- **Problem to work on**
Leave the images out, and copy each of the records below exactly.

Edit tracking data
- - - - - - -
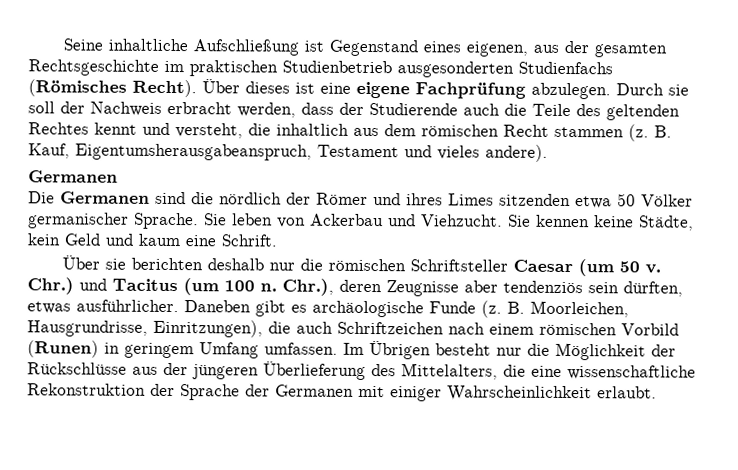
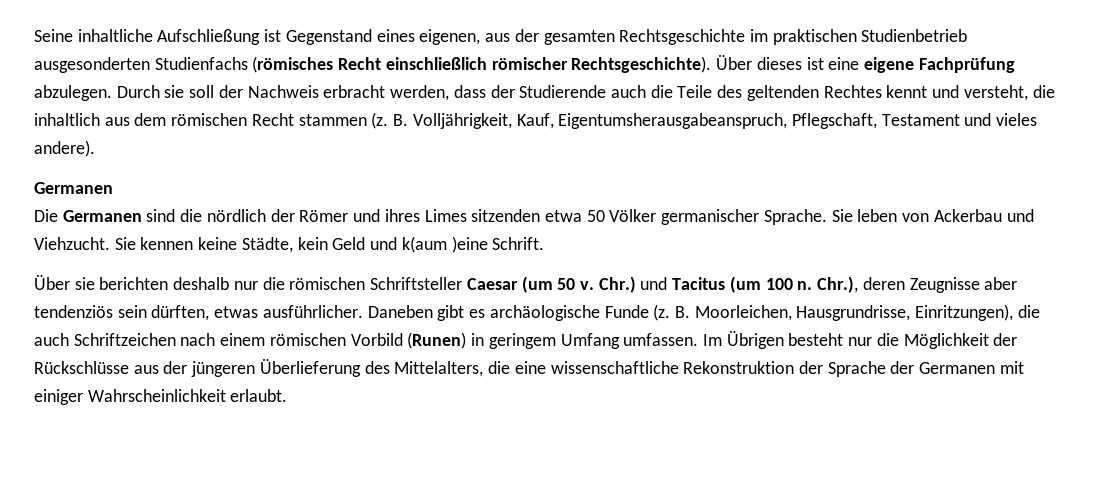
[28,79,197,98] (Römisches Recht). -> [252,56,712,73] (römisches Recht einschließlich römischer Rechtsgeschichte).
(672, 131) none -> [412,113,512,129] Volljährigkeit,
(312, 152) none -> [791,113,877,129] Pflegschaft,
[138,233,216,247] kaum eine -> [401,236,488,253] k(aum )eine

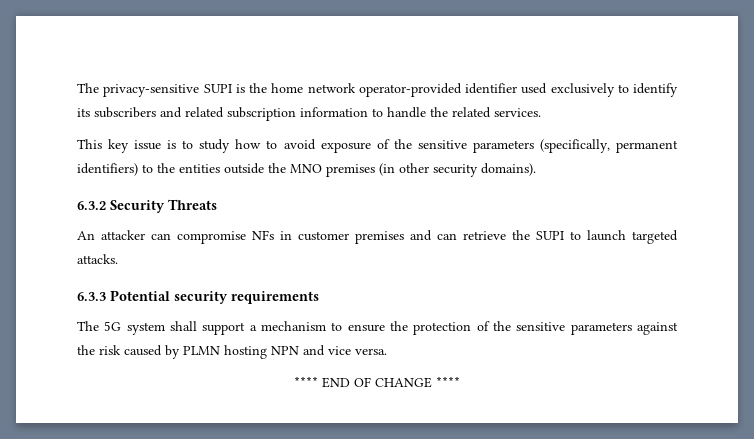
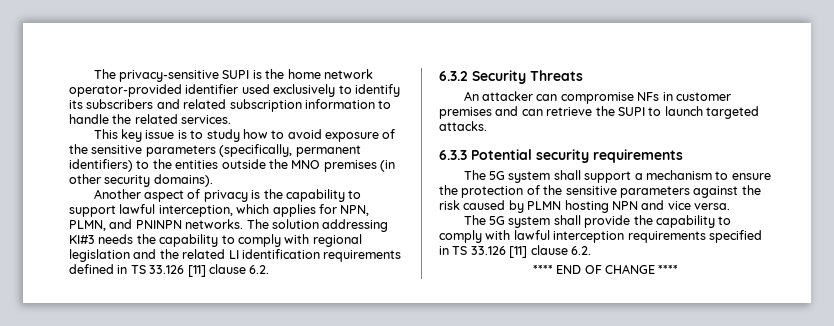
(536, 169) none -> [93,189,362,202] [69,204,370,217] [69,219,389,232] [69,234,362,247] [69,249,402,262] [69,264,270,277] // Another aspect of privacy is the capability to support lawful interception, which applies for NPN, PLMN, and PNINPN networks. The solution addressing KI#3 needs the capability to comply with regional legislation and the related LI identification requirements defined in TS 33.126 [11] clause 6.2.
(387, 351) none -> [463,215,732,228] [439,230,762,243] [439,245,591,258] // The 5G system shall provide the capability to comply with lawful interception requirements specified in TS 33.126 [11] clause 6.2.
- - - - - - -
- **Task solution**
[28,79,197,98] (Römisches Recht). -> [252,56,712,73] (römisches Recht einschließlich römischer Rechtsgeschichte).
(672, 131) none -> [412,113,512,129] Volljährigkeit,
(312, 152) none -> [791,113,877,129] Pflegschaft,
[138,233,216,247] kaum eine -> [401,236,488,253] k(aum )eine

(536, 169) none -> [93,189,362,202] [69,204,370,217] [69,219,389,232] [69,234,362,247] [69,249,402,262] [69,264,270,277] // Another aspect of privacy is the capability to support lawful interception, which applies for NPN, PLMN, and PNINPN networks. The solution addressing KI#3 needs the capability to comply with regional legislation and the related LI identification requirements defined in TS 33.126 [11] clause 6.2.
(387, 351) none -> [463,215,732,228] [439,230,762,243] [439,245,591,258] // The 5G system shall provide the capability to comply with lawful interception requirements specified in TS 33.126 [11] clause 6.2.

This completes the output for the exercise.